– Э-э… так, давай заново, а? – выдохнул я.

– Тренер сказал, что выгонит тебя, если так будешь тренироваться! А ты его послал куда подальше, сказав, что не знаешь, зачем тренируешься! – на одном дыхании произнёс Гена и улыбнулся.

– А потом? – не понял я.

– А потом он сказал, что до приезда в Воронеж с нами говорить вообще не будет! – в тон мне ответил Гена. – Ты бы это извинился, что ли, Кузьмич же в нас вкладывается. Вон на открытые ковры возит даже!

Положив голову в ладони, опираясь локтями в бёдра, я судорожно выдохнул. Да что происходит?

– Да ты не бойся, правильно всё скажешь, не выгонит, Если что, за тебя шефство возьму. Только тренироваться надо не два раза в неделю, а каждый день.

– Я свое уже оттренировал в девяносто пятом… – пробормотал я, посмотрев в окно. А сам подумал: блин, как это странно все.

– Ха! – расхохотался Генка. – Ну ты даёшь! Сейчас восемьдесят третий, фантазер! Пока с полки падал, в будущее слетал?

– Что? – не понял я.

В голове все вверх дном перемешалось.

– Саня, хорош уже! Ты только никому не говори, а то кликуху дадут: Алиса Селезнева или Мелафон! Не знаю, что хуже.

– Восемьдесят третий? – нахмурился я, вспомнив первое, что пришло в голову. – Год до смерти Андропова?

– Тихо ты! – шикнул на меня Гена, испуганно выглянув в проход. – Думай, что говоришь!

– А, что? – непонимающе спросил я.

Гена заговорщицки осмотрелся.

– Ты же знаешь, что советские агрономы вывели новый вид яблок «Андроповка», в отличие от старого сорта «Брежневка», он вяжет не только рот, но и руки?

Намек был более чем очевиден.

– Сейчас восемьдесят третий год? И мы едем в Воронеж? – как-то неуверенно произнес я. – А откуда?

– Из Тамбова, конечно! – криво усмехнулся Гена. – А так все верно, восемьдесят третий год. Второе июня. Четверг.

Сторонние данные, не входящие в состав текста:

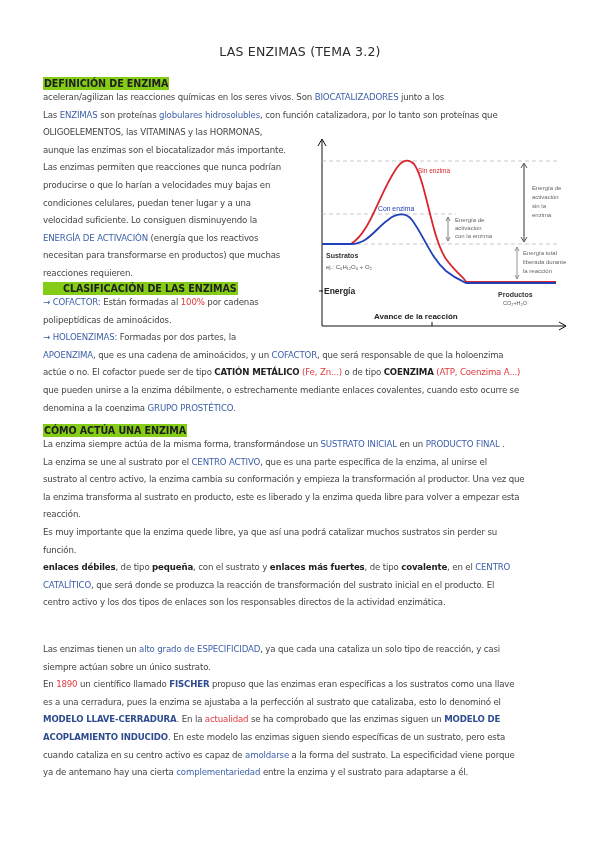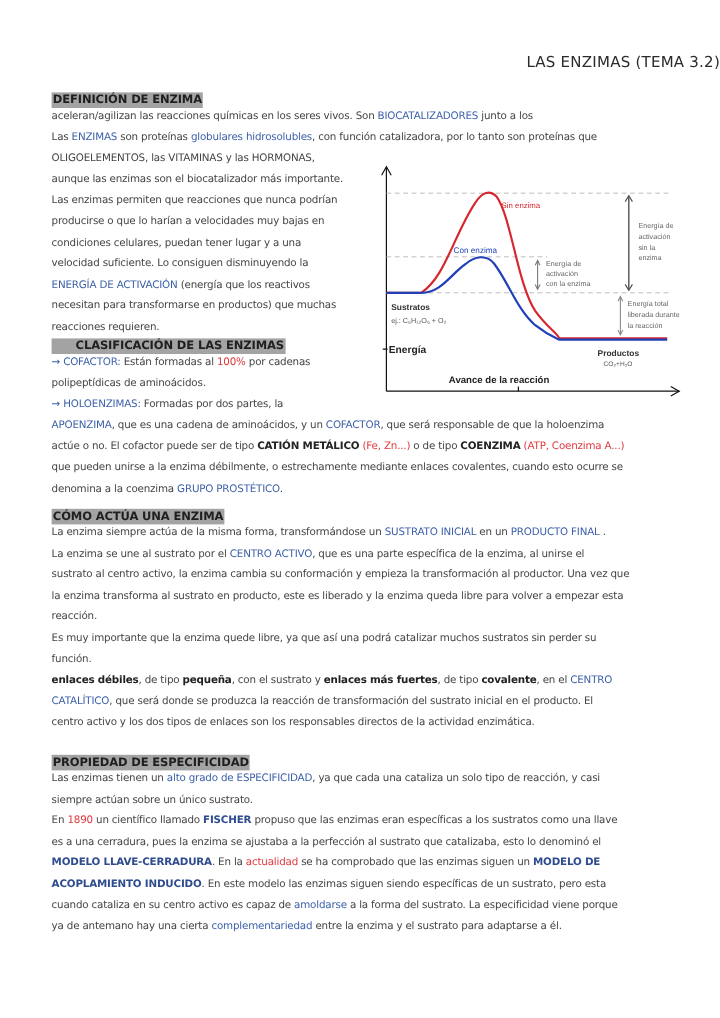--- a/index.html
+++ b/index.html
@@ -1,25 +1,25 @@
 <!DOCTYPE html>
 <html><head>
 <meta charset="utf-8">
 <style>
   * { margin: 0; padding: 0; box-sizing: border-box; }
   html, body { width: 600px; height: 848px; background: #ffffff; overflow: hidden; }
   body { font-family: "DejaVu Sans", sans-serif; color: #3a3a3a; position: relative; }
   .page { position: absolute; left: 0; top: 0; width: 600px; height: 848px; }
   .title {
-    position: absolute; top: 44px; left: 0; width: 600px; text-align: right;
+    position: absolute; top: 44px; left: 0; width: 600px; text-align: center;
     font-size: 12.5px; color: #2b2b2b; letter-spacing: 0.2px;
   }
   .h {
     position: absolute; left: 43px; font-size: 9.6px; font-weight: bold; color: #1f1f1f;
-    background: #a3a3a3; padding: 0 1px; line-height: 13px; letter-spacing: -0.1px;
+    background: #84cc16; padding: 0 1px; line-height: 13px; letter-spacing: -0.1px;
   }
   .p { position: absolute; left: 43px; font-size: 8.6px; line-height: 17.6px; color: #444; letter-spacing: -0.15px; }
   .p.wide { width: 540px; }
   .line { display: block; white-space: nowrap; }
   .blue { color: #3b5fa8; }
   .red { color: #e0393e; }
   .b { font-weight: bold; color: #222; }
   .bblue { font-weight: bold; color: #2f4c8f; text-align: center; }
   .chart { position: absolute; left: 316px; top: 136px; width: 275px; height: 196px; }
   .chart text { font-family: "Liberation Sans", sans-serif; }
@@ -122,21 +122,20 @@
     <span class="line">sustrato al centro activo, la enzima cambia su conformación y empieza la transformación al productor. Una vez que</span>
     <span class="line">la enzima transforma al sustrato en producto, este es liberado y la enzima queda libre para volver a empezar esta</span>
     <span class="line">reacción.</span>
     <span class="line">Es muy importante que la enzima quede libre, ya que así una podrá catalizar muchos sustratos sin perder su</span>
     <span class="line">función.</span>
     <span class="line"><span class="b">enlaces débiles</span><span>, de tipo </span><span class="b">pequeña</span><span>, con el sustrato y </span><span class="b">enlaces más fuertes</span><span>, de tipo </span><span class="b">covalente</span><span>, en el </span><span class="blue">CENTRO</span></span>
     <span class="line"><span class="blue">CATALÍTICO</span><span>, que será donde se produzca la reacción de transformación del sustrato inicial en el producto. El</span></span>
     <span class="line">centro activo y los dos tipos de enlaces son los responsables directos de la actividad enzimática.</span>
   </div>
 
-  <div class="h" style="top:629px;">PROPIEDAD DE ESPECIFICIDAD</div>
   <div class="p wide" style="top:641px;">
     <span class="line"><span>Las enzimas tienen un </span><span class="blue">alto grado de ESPECIFICIDAD</span><span>, ya que cada una cataliza un solo tipo de reacción, y casi</span></span>
     <span class="line">siempre actúan sobre un único sustrato.</span>
     <span class="line"><span>En </span><span class="red">1890</span><span> un científico llamado </span><span class="bblue">FISCHER</span><span> propuso que las enzimas eran específicas a los sustratos como una llave</span></span>
     <span class="line">es a una cerradura, pues la enzima se ajustaba a la perfección al sustrato que catalizaba, esto lo denominó el</span>
     <span class="line"><span class="bblue">MODELO LLAVE-CERRADURA</span><span>. En la </span><span class="red">actualidad</span><span> se ha comprobado que las enzimas siguen un </span><span class="bblue">MODELO DE</span></span>
     <span class="line"><span class="bblue">ACOPLAMIENTO INDUCIDO</span><span>. En este modelo las enzimas siguen siendo específicas de un sustrato, pero esta</span></span>
     <span class="line"><span>cuando cataliza en su centro activo es capaz de </span><span class="blue">amoldarse</span><span> a la forma del sustrato. La especificidad viene porque</span></span>
     <span class="line"><span>ya de antemano hay una cierta </span><span class="blue">complementariedad</span><span> entre la enzima y el sustrato para adaptarse a él.</span></span>
   </div>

– Бред какой-то! – помотал я головой, чем вызвал снова приступ боли. – Ничего себе меня глючит!

– Ну, Миелофон, рассказывай как там в девяносто пятом? – вдруг произнес Гена, по-своему расценив мои слова.

Подняв голову, я сурово посмотрел в его голубые глаза.

– Еще раз так меня назовешь, я тебе леща пробью! – резко выдохнул я.

– Какого еще леща? Я же по-дружески, беседу поддержать! И ты у меня на ковре и балла забрать не можешь, если что, – ответил Геннадий.

– Вот я по-дружески и пробью.

Не знаю, зачем я раздражаюсь. Радиопозывной Миелофон был бы для моей службы в девяностых просто подарком, встречались кликухи и радиопозывные и похуже. Другое дело, что солдат с плохими кликухами часто к радиосвязи не допускали.

– Ладно, извини. Я понимаю, головой ударился. Ты это, давай уже приходи в себя. Хватит чудить.

– Проехали, – выдохнул я. – Странно просто всё это.

– Что странно?

– Да все это! – я произнес первое, что пришло в голову. – Хотя бы то, что люди без телефонов вокруг…

– Чего? А смысл? Провода за поездом сильно не потянешь, быстрый он! – продолжил улыбаться Гена.

– Я толком не знаю, чего хочу. Снегирёв, кажется, про чай что-то говорил. Сколько сейчас стоит чай?

– Четыре копейки!

– С ума сойти! – выдохнул я, после чего решил проверить свои карманы. Вытащил содержимое наружу.

Там оказался мятый коробок спичек, с изображением на нём красного цветка, растущего на красном глобусе планеты с того самого места глобуса, где был СССР. На коробке надписи даты «1917-1982», и слово октябрь, перечёркивающее низ коробка поперёк. Остатки сигарет, точнее, их штучная россыпь: табак вперемешку с переломанной бумагой. Были тут и деньги: мятая синяя пятирублёвая бумажка с Кремлём, еще жёлто-коричневый рубль, на обоих бумажках рамочка с текстом, на разных языках, входящих в состав республик Советского Союза. Мелочь расположилась в другой ладони, в виде трёх монет, номиналом по двадцать, десять и три копейки.